0

I want to train an XGBoost classifier with coiled and dask. The problem is that my training data is really big and is stored in an h5py file on my computer. Is there a way to upload the h5py file directly to the workers?

To show my problem I created an example. For this example, I create some random data and store it in an h5py file so you can see what my data looks like. In my real work case, the data has 7245346 features and 2157 samples.

import coiled
import h5py
import numpy as np
import dask.array as da
from dask.distributed import Client
import xgboost as xgb

input_path = "test.h5"

# create some random data 
n_features = 500
n_samples = 200
X = np.random.randint(0,3,size=[n_samples, n_features])
y = np.random.randint(0,5,size=[n_samples])

with h5py.File(input_path,  mode='w') as file:
    file.create_dataset('X', data=X)
    file.create_dataset('y', data=y)

rows_per_chunk = 100

coiled.create_software_environment(
   name="xgboost-on-coiled",
   pip=["coiled", "h5py", "dask", "xgboost"])

with coiled.Cluster(
    name="xgboost-cluster",
    n_workers=2,
    worker_cpu=8,
    worker_memory="16GiB",
    software="xgboost-on-coiled") as cluster:
    with Client(cluster) as client:

        file = h5py.File(input_path, mode='r') 
        n_features = file["X"].shape[1]
        X = da.from_array(file["X"], chunks=(rows_per_chunk, n_features))
        X = X.rechunk(chunks=(rows_per_chunk, n_features))
        X.astype("int8")
        X.persist()
        
        y = da.from_array(file["y"], chunks=rows_per_chunk)
        n_class = np.unique(y.compute()).size
        y = y.astype("int8")
        y.persist()

        dtrain = xgb.dask.DaskDMatrix(
            client,
            X,
            y, 
            feature_names=['%i' % i for i in range(n_features)])

        model_params = {
            'objective': 'multi:softprob',
            'eval_metric': 'mlogloss',
            'num_class': n_class}
        
        # train model
        output = xgb.dask.train(
            client, 
            params=model_params, 
            dtrain=dtrain)
        booster = output["booster"]

The Error message: FileNotFoundError: [Errno 2] Unable to open file (unable to open file: name = 'test.h5', errno = 2, error message = 'No such file or directory', flags = 0, o_flags = 0)
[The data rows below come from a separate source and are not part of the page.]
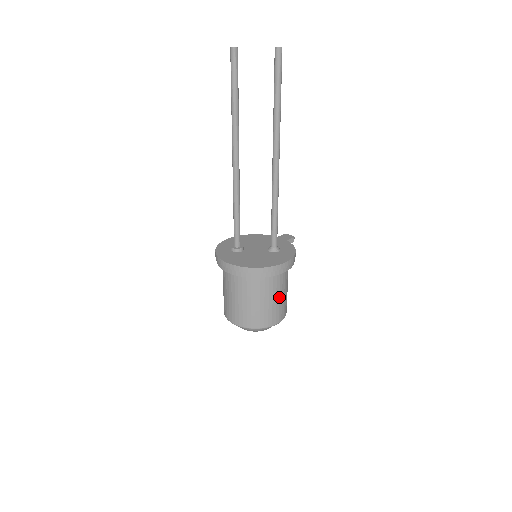
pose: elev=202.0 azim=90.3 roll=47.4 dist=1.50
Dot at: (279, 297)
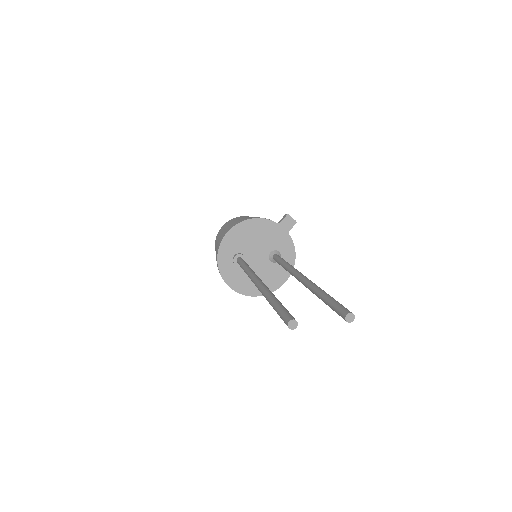
Dot at: occluded
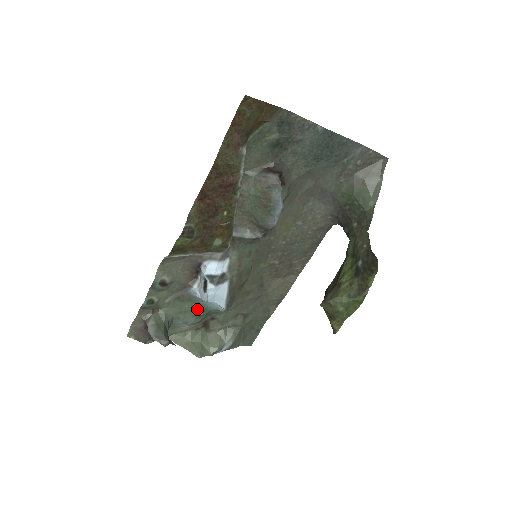
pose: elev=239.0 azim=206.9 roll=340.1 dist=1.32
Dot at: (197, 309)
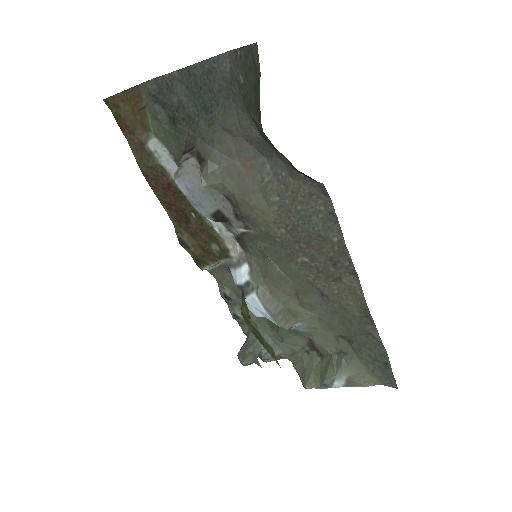
Dot at: (275, 326)
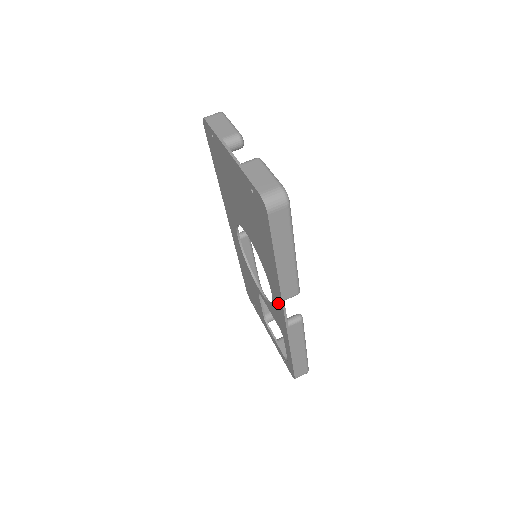
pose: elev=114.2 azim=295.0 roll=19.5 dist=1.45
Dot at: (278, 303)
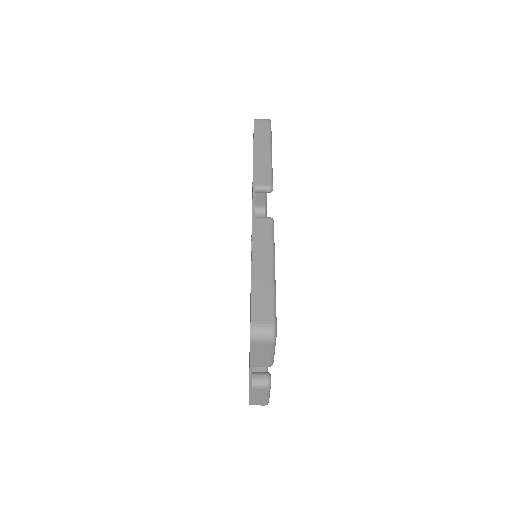
Dot at: occluded
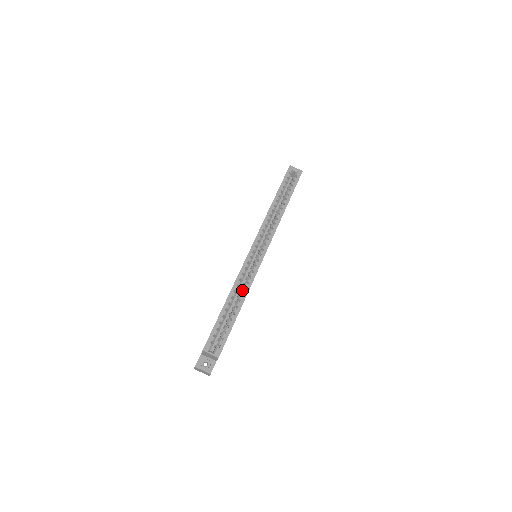
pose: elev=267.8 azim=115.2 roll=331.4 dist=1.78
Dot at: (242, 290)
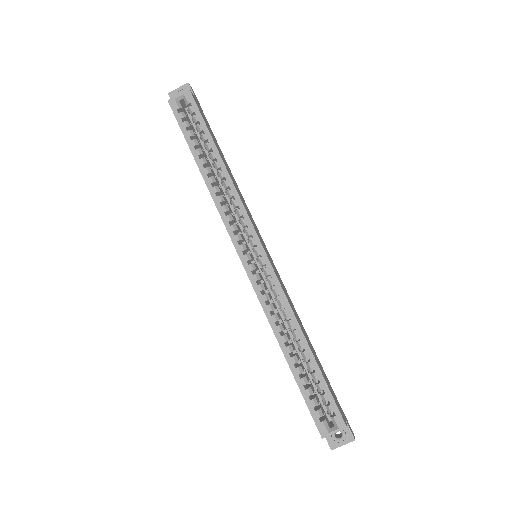
Dot at: (287, 322)
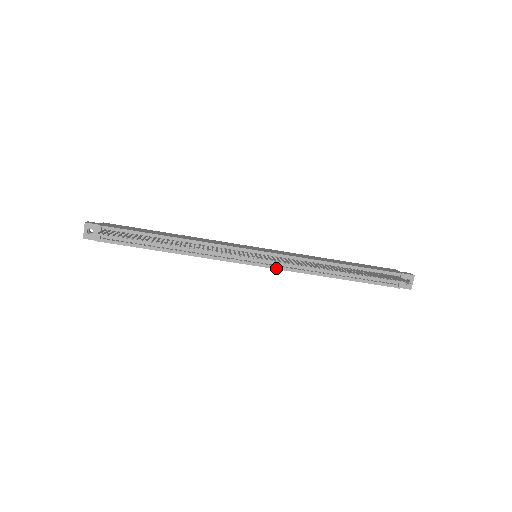
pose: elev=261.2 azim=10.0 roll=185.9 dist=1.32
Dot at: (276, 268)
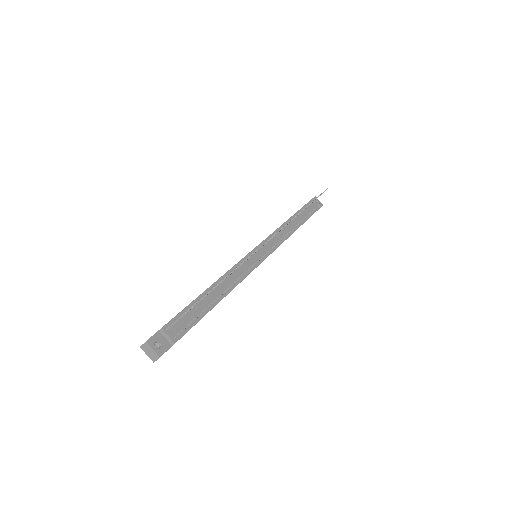
Dot at: (275, 249)
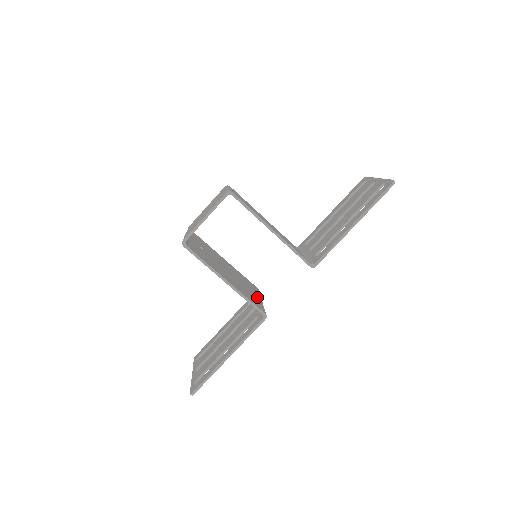
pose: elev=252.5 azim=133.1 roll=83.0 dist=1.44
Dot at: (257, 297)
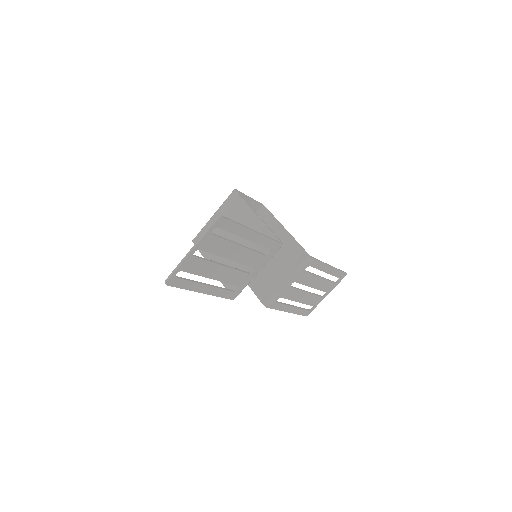
Dot at: occluded
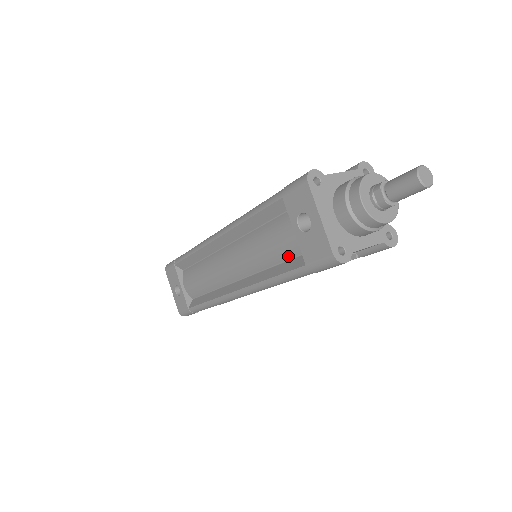
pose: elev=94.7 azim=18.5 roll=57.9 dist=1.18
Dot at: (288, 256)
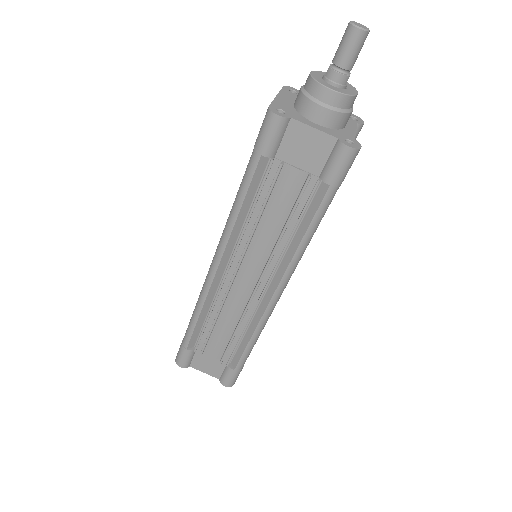
Dot at: occluded
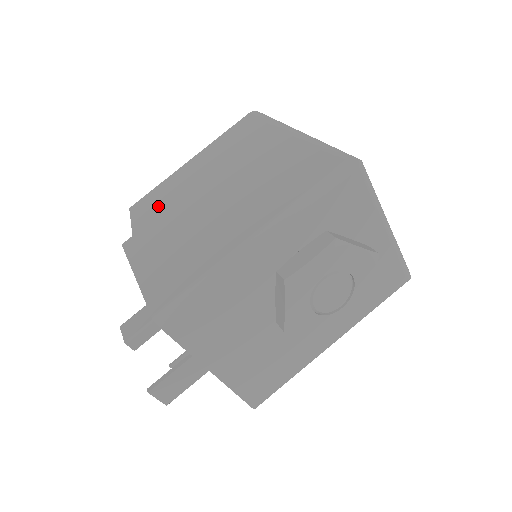
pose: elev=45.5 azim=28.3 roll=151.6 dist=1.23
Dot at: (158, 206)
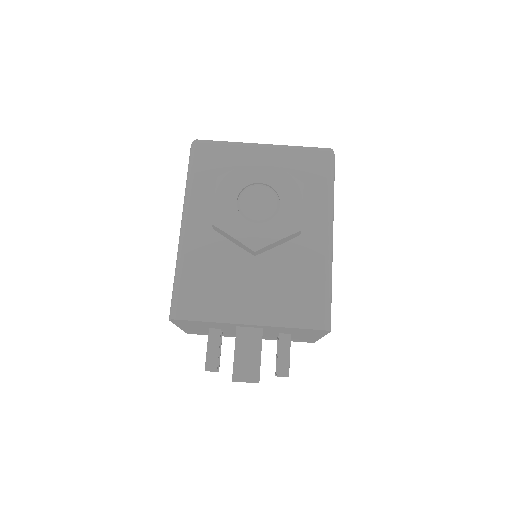
Dot at: occluded
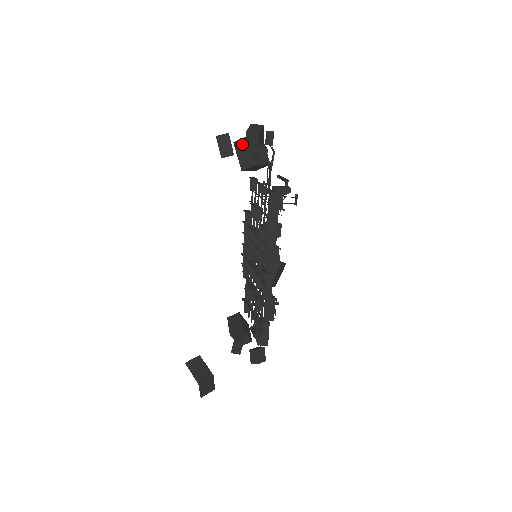
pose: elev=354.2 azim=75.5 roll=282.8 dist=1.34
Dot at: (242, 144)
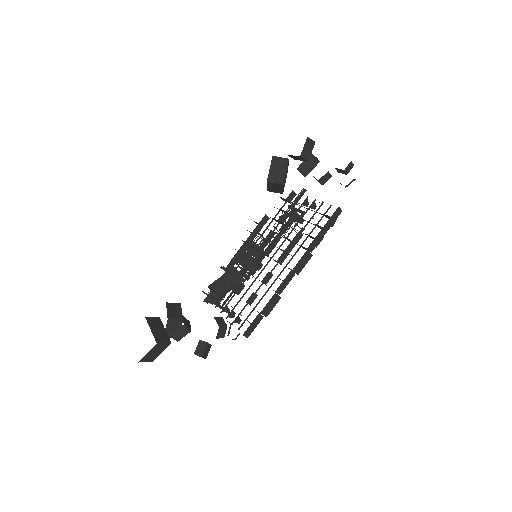
Dot at: (280, 162)
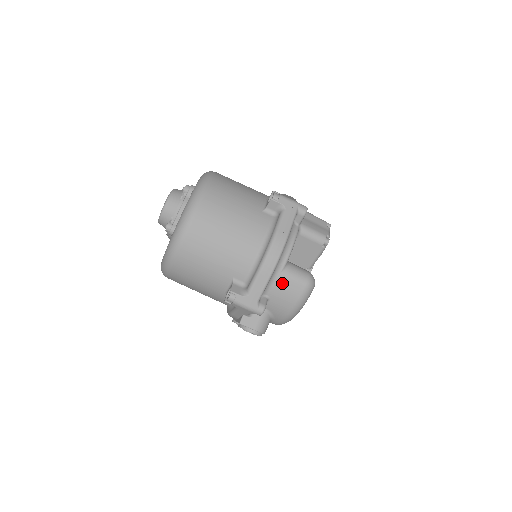
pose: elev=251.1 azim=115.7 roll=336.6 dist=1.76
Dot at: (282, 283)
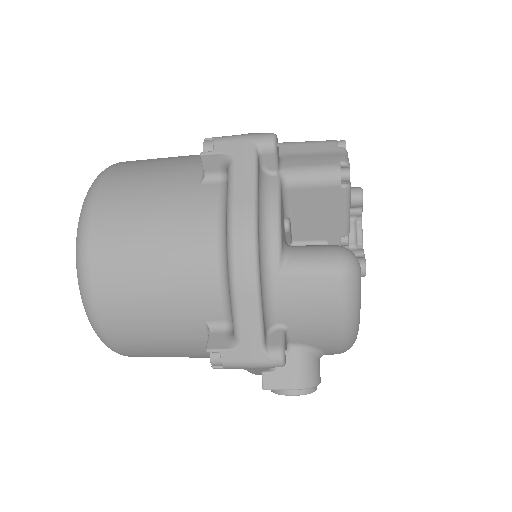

For smaller amounts of data, I can load the data directly out of RAM. But for more data, this does not work anymore. Just that you know what I am talking about:

input_path = "test.h5"
n_features = 500
n_samples = 200
X = np.random.randint(0,3,size=[n_samples, n_features])
y = np.random.randint(0,5,size=[n_samples])

with h5py.File(input_path,  mode='w') as file:
    file.create_dataset('X', data=X)
    file.create_dataset('y', data=y)

rows_per_chunk = 100   

coiled.create_software_environment(
   name="xgboost-on-coiled",
   pip=["coiled", "h5py", "dask", "xgboost"])

with coiled.Cluster(
    name="xgboost-cluster",
    n_workers=2,
    worker_cpu=8,
    worker_memory="16GiB",
    software="xgboost-on-coiled") as cluster:
    with Client(cluster) as client:

        file = h5py.File(input_path, mode='r') 
        n_features = file["X"].shape[1]
        X = file["X"][:]
        X = da.from_array(X, chunks=(rows_per_chunk, n_features))

        y = file["y"][:]
        n_class = np.unique(y).size
        y = da.from_array(y, chunks=rows_per_chunk)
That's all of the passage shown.